I should mention Kevin Andersons the Seven suns Saga… or whatever it’s called. Utter bilge, I skimmed the second book in the series to find out what happened to one character who disappeared into a wormhole, but he didn’t come out at any point in the second book. After this I took both books and binned them so no one else would be subjected to them.
In-between doses of science fiction, I’ve been reading commentaries of the past the present and the future. Matt Ridley’ How Innovation Works, Empire of the Summer Moon: Quanah Parker and the Rise and Fall of the Comanches, the Most Powerful Indian Tribe in American History. If you ever wondered why North America is English speaking in the main, and why South America is Spanish speaking? The answer is the Comanche.

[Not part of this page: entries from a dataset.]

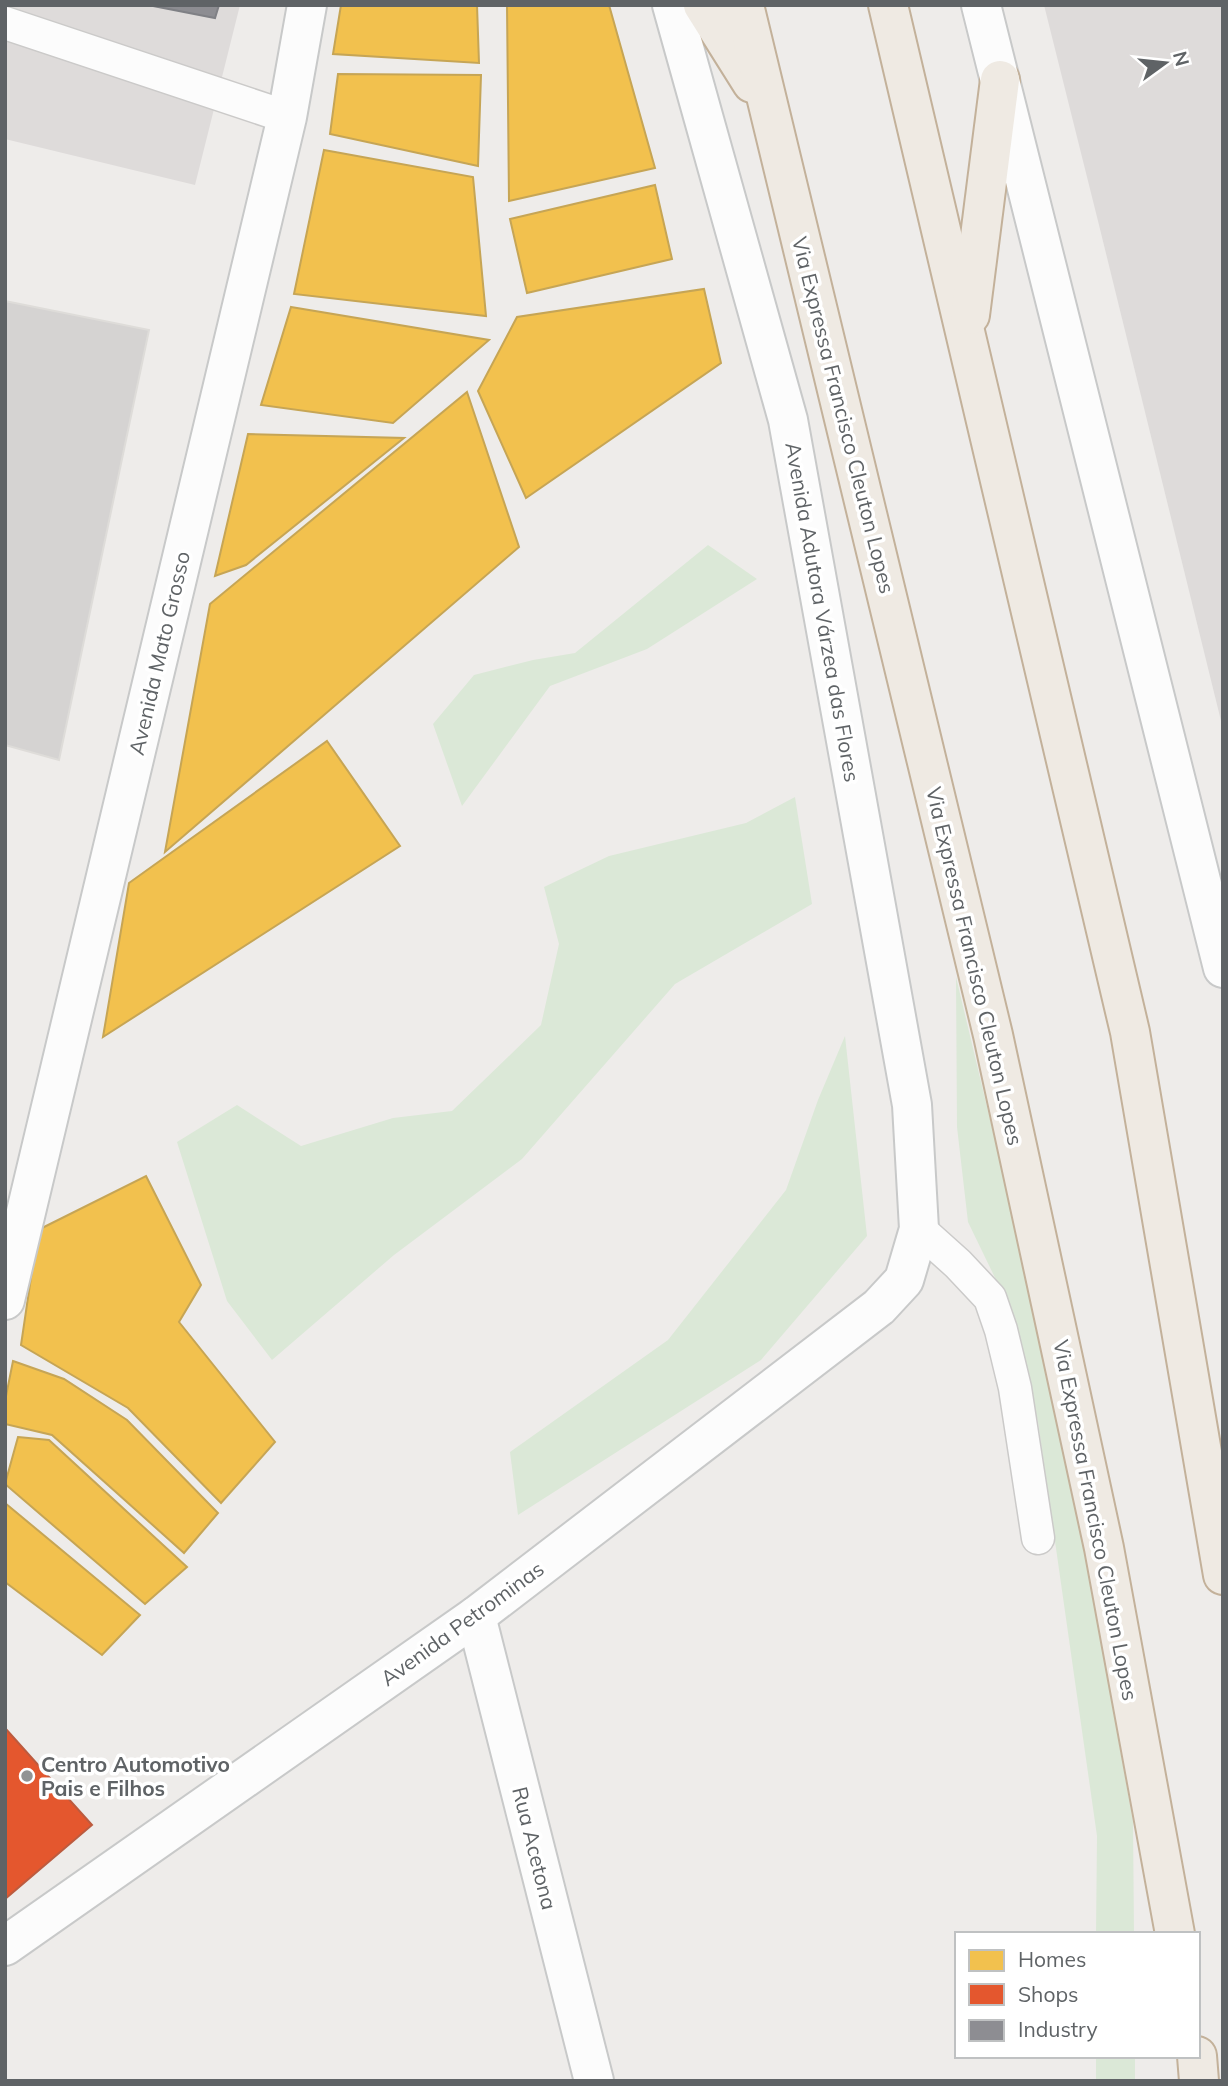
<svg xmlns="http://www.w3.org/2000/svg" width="1228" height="2086" font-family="Mulish,sans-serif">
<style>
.industrial{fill:#dedbda}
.green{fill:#dbe8d7}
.homes{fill:#f2c14e;stroke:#c6a555;stroke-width:2}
.shops{fill:#e4572e;stroke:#bc5b3f;stroke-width:2}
.industry{fill:#8d8d92;stroke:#7f8085;stroke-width:2}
.building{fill:#d5d3d2;stroke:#dedcd9;stroke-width:2}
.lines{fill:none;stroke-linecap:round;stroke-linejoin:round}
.lane-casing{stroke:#cbcac9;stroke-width:35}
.secondary-casing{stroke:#c8c9c9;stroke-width:42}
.highway-casing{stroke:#c3b19a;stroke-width:42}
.lane{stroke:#fcfcfc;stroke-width:32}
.secondary{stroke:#fcfcfc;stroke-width:38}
.highway{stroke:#efeae3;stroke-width:38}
.poi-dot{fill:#919394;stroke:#fff;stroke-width:2.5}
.labels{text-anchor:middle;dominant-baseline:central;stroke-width:7;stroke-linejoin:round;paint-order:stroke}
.street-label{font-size:21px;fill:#5f6366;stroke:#fff}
.poi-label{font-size:21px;font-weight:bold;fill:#5f6366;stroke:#fff;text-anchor:start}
</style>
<rect width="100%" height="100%" fill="#eeecea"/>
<g class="industrial">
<polygon points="5,5 240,5 195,185 5,139"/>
<polygon points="1044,5 1223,5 1223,729 1099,225"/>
</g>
<g class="green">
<polygon points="708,545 757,579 647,649 550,686 462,806 433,724 474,675 533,660 575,653"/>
<polygon points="795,797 812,904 675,984 522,1159 394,1255 272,1360 227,1301 177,1142 237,1105 301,1146 393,1118 452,1111 541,1025 559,944 544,887 609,856 746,823"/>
<polygon points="956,977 1061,1417 1133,1822 1134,1934 1096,1934 1097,1836 1038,1422 1014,1317 968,1222 957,1127"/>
<polygon points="845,1036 867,1236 761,1360 518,1515 510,1452 668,1340 786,1190 818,1100"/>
<rect x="1096" y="2056" width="39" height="25"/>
</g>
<g class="homes">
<polygon points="341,5 477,5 479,63 333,54"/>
<polygon points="507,5 609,5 655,168 509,201"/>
<polygon points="338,74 481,75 478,166 330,134"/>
<polygon points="324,150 473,177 486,316 294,294"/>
<polygon points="655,185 672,259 527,293 510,219"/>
<polygon points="704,289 721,363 526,498 478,391 517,317"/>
<polygon points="291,307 489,340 393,423 261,405"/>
<polygon points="467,392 519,547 165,852 210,604"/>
<polygon points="248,434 404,438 246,565 215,576"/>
<polygon points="327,741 400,846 103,1037 129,883"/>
<polygon points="146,1176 201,1285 179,1322 275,1442 221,1503 128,1408 21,1345 38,1230"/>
<polygon points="13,1361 64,1379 127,1420 218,1513 184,1553 52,1435 5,1424 5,1401"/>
<polygon points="18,1437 49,1440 187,1567 145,1604 5,1484"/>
<polygon points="5,1503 140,1615 102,1655 5,1582"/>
</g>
<polygon class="shops" points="5,1728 92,1825 5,1899"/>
<polygon class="industry" points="148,5 219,5 215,18"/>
<polygon class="building" points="5,301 149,330 59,760 5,745"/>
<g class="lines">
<defs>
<g id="lane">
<polyline points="5,23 287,117"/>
<polyline points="919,1229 958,1264 990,1298 1001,1330 1015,1388 1038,1538"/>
</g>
<g id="secondary">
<polyline points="981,5 1223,968"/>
<polyline points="5,1300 287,117 307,5"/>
<polyline points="476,1616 594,2081"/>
<polyline points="5,1946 476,1616 879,1307 904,1280 919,1229 912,1105 788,420 672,5"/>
</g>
<g id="highway">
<polyline points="703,5 752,83"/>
<polyline points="744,5 993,1035 1104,1548 1175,1934"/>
<polyline points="888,5 1130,1032 1223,1575"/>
<polyline points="970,315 1000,80"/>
<polyline points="1197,2056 1199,2081"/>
</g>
</defs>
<use href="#lane" class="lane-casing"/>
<use href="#secondary" class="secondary-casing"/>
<use href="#highway" class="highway-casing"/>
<use href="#lane" class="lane"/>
<use href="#secondary" class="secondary"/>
<use href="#highway" class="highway"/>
</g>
<circle class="poi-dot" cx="27" cy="1776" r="7"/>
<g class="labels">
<g class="street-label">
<text transform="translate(844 415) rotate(76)">Via Expressa Francisco Cleuton Lopes</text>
<text transform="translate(823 612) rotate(80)">Avenida Adutora Várzea das Flores</text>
<text transform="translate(159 653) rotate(-77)">Avenida Mato Grosso</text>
<text transform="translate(975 966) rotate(77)">Via Expressa Francisco Cleuton Lopes</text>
<text transform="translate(1096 1520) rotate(79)">Via Expressa Francisco Cleuton Lopes</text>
<text transform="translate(462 1623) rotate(-36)">Avenida Petrominas</text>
<text transform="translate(535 1848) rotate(76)">Rua Acetona</text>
</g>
<g class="poi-label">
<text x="41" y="1764">Centro Automotivo<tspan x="41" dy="24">Pais e Filhos</tspan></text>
</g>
</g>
<rect width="1228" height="2086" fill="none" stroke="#5f6366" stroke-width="14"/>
<rect x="955" y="1932" width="245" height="126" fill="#ffffff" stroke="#bfc1c2" stroke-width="2"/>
<rect x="969" y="1950" width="35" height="21" fill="#f2c14e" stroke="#bfc1c2" stroke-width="2"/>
<text x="1018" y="1967" font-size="21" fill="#5f6366">Homes</text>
<rect x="969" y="1984" width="35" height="21" fill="#e4572e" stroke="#bfc1c2" stroke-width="2"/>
<text x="1018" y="2002" font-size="21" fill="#5f6366">Shops</text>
<rect x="969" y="2020" width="35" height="21" fill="#8d8d92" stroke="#bfc1c2" stroke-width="2"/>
<text x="1018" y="2037" font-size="21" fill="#5f6366">Industry</text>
<g transform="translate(1165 63) rotate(75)" stroke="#ffffff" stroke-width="5" paint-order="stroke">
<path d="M0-5L12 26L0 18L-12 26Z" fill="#5f6366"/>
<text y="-10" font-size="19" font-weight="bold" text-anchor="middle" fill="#5f6366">N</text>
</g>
</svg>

It has been an interesting decade, I’ve moved house three times, lived full-time in a camper van with my other half for the best part of eight months as we travelled around Spain, Portugal, France, Italy Germany, Holland, Luxembourg and a big old chunk of the UK, finally settling in what has become my spiritual home, Burnham-on-Sea in Somerset, a place I find difficult to put into words. Though I am trying to on my own new blog. What’s next? Trying to do that thing that Neal does so well. Write… just sit down and make it up as you go along. My problem is that my brain doesn’t work like that, so I’ll have to find my own approach to the writings that litter my Onedrive.